‘Welcome to Derry’ Delivers Most Shocking Scene Yet
News Desk
Los Angeles: HBO’s IT: Welcome to Derry escalated its horror to shocking new heights in its fourth episode, “The Great Swirling Apparatus Of Our Planet’s Function,” delivering what may be the series’ most and unsettling moment to date.
The prequel, set decades before the events of Stephen King’s It, continues to explore how Pennywise — played once again by Bill Skarsgård, according to IMDb — manipulates the fears and insecurities of Derry’s residents long before his full reappearance.
Although Skarsgård has yet to appear in full Pennywise makeup, the demonic entity’s influence permeates every corner of the town through increasingly grotesque visions and psychological torment.
Episode 4 begins innocently enough in a Derry High School science class, where students watch a film about parasitic flatworms that invade snails and transform their eye stalks into brightly pulsating targets for predators. The lesson proves to be a chilling foreshadowing.
The storyline centers on Marge (Matilda Lawler), a student coerced into participating in a cruel prank orchestrated by school bully Patty (Maya McNair). Marge is instructed to lure her hesitant friend Lilly (Clara Stack) into believing a boy has a crush on her, setting her up for a humiliating public rejection.
The plan unravels in horrific fashion when Marge follows Lilly to the bathroom to confess the setup. Before she can speak, Marge is struck by a searing pain in her right eye — the start of a Pennywise-induced hallucination that mirrors the parasitic lesson from earlier. In Marge’s distorted vision, her eyes begin to swell, elongate and pulsate in multicolored stalks, dripping blood.
Panicked, half-blind and screaming, Marge staggers out of the bathroom and into the school’s wood shop, where she desperately attempts to destroy the imagined stalks. In a sequence that has already drawn alarmed reactions across social media, Marge drives a chisel into her own eye before lunging toward a band saw. Ignoring Lilly’s frantic attempts to stop her, she uses the saw to sever both eye stalks in her hallucination — though in reality, only her right eye is ruptured.
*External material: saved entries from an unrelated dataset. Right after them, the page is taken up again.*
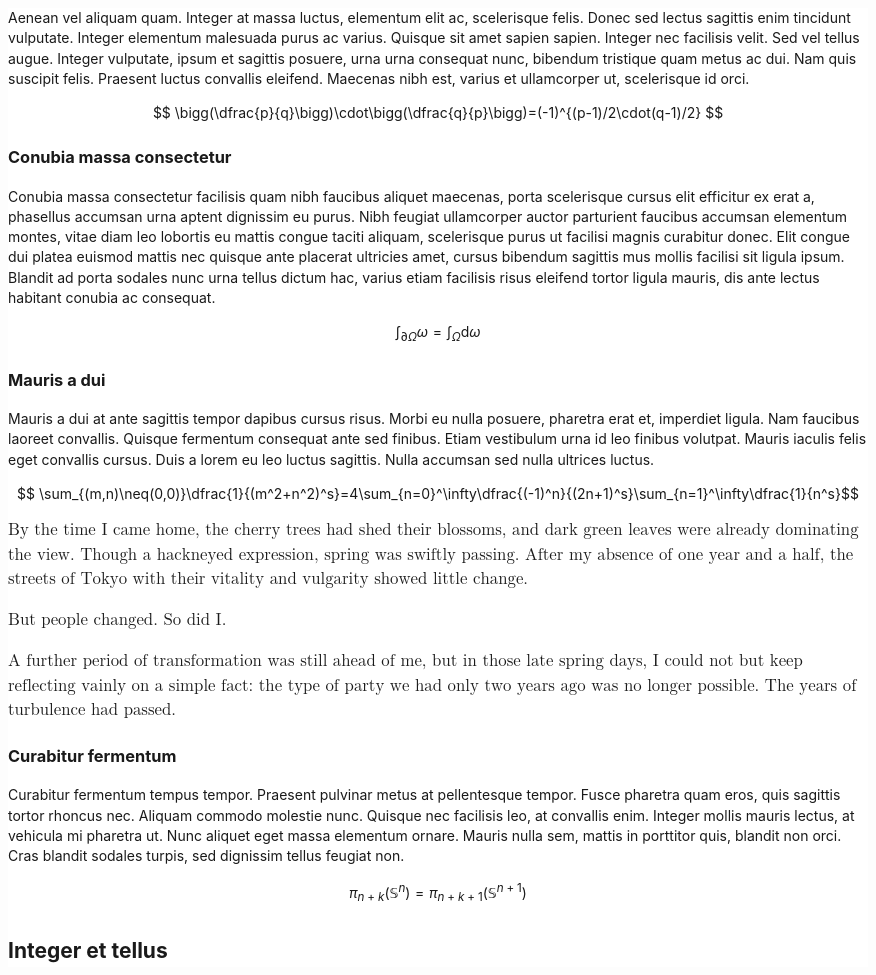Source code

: Aenean vel aliquam quam. Integer at massa luctus, elementum elit ac, scelerisque felis. Donec sed lectus sagittis enim tincidunt vulputate. Integer elementum malesuada purus ac varius. Quisque sit amet sapien sapien. Integer nec facilisis velit. Sed vel tellus augue. Integer vulputate, ipsum et sagittis posuere, urna urna consequat nunc, bibendum tristique quam metus ac dui. Nam quis suscipit felis. Praesent luctus convallis eleifend. Maecenas nibh est, varius et ullamcorper ut, scelerisque id orci.

$$ \bigg(\dfrac{p}{q}\bigg)\cdot\bigg(\dfrac{q}{p}\bigg)=(-1)^{(p-1)/2\cdot(q-1)/2} $$

### Conubia massa consectetur

Conubia massa consectetur facilisis quam nibh faucibus aliquet maecenas, porta scelerisque cursus elit efficitur ex erat a, phasellus accumsan urna aptent dignissim eu purus. Nibh feugiat ullamcorper auctor parturient faucibus accumsan elementum montes, vitae diam leo lobortis eu mattis congue taciti aliquam, scelerisque purus ut facilisi magnis curabitur donec. Elit congue dui platea euismod mattis nec quisque ante placerat ultricies amet, cursus bibendum sagittis mus mollis facilisi sit ligula ipsum. Blandit ad porta sodales nunc urna tellus dictum hac, varius etiam facilisis risus eleifend tortor ligula mauris, dis ante lectus habitant conubia ac consequat.

$$ \int_{\partial\Omega}\omega=\int_{\Omega}\mathrm{d}\omega $$

### Mauris a dui

Mauris a dui at ante sagittis tempor dapibus cursus risus. Morbi eu nulla posuere, pharetra erat et, imperdiet ligula. Nam faucibus laoreet convallis. Quisque fermentum consequat ante sed finibus. Etiam vestibulum urna id leo finibus volutpat. Mauris iaculis felis eget convallis cursus. Duis a lorem eu leo luctus sagittis. Nulla accumsan sed nulla ultrices luctus.

$$ \sum_{(m,n)\neq(0,0)}\dfrac{1}{(m^2+n^2)^s}=4\sum_{n=0}^\infty\dfrac{(-1)^n}{(2n+1)^s}\sum_{n=1}^\infty\dfrac{1}{n^s}$$

<div style='font-family: Latin Modern Math; font-size:1.2em;'>
  By the time I came home, the cherry trees had shed their blossoms, and dark green leaves were already dominating the view. Though a hackneyed expression, spring was swiftly passing. After my absence of one year and a half, the streets of Tokyo with their vitality and vulgarity showed little change. 
  
  But people changed. So did I. 
  
  A further period of transformation was still ahead of me, but in those late spring days, I could not but keep reflecting vainly on a simple fact: the type of party we had only two years ago was no longer possible. The years of turbulence had passed.
</div>

### Curabitur fermentum

Curabitur fermentum tempus tempor. Praesent pulvinar metus at pellentesque tempor. Fusce pharetra quam eros, quis sagittis tortor rhoncus nec. Aliquam commodo molestie nunc. Quisque nec facilisis leo, at convallis enim. Integer mollis mauris lectus, at vehicula mi pharetra ut. Nunc aliquet eget massa elementum ornare. Mauris nulla sem, mattis in porttitor quis, blandit non orci. Cras blandit sodales turpis, sed dignissim tellus feugiat non.

$$ \pi_{n+k}(\mathbb{S}^n)=\pi_{n+k+1}(\mathbb{S}^{n+1}) $$

## Integer et tellus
By the time other students arrive, Lilly is restraining Marge to keep her from inflicting further harm, setting up a misunderstanding likely to have consequences in future episodes.
The moment adds to the show’s growing reputation for visceral psychological horror and cements Pennywise’s unseen presence as a terrifying force shaping the past and future of Derry. For viewers, it marks yet another reminder that in Welcome to Derry, the mind is often Pennywise’s most dangerous playground.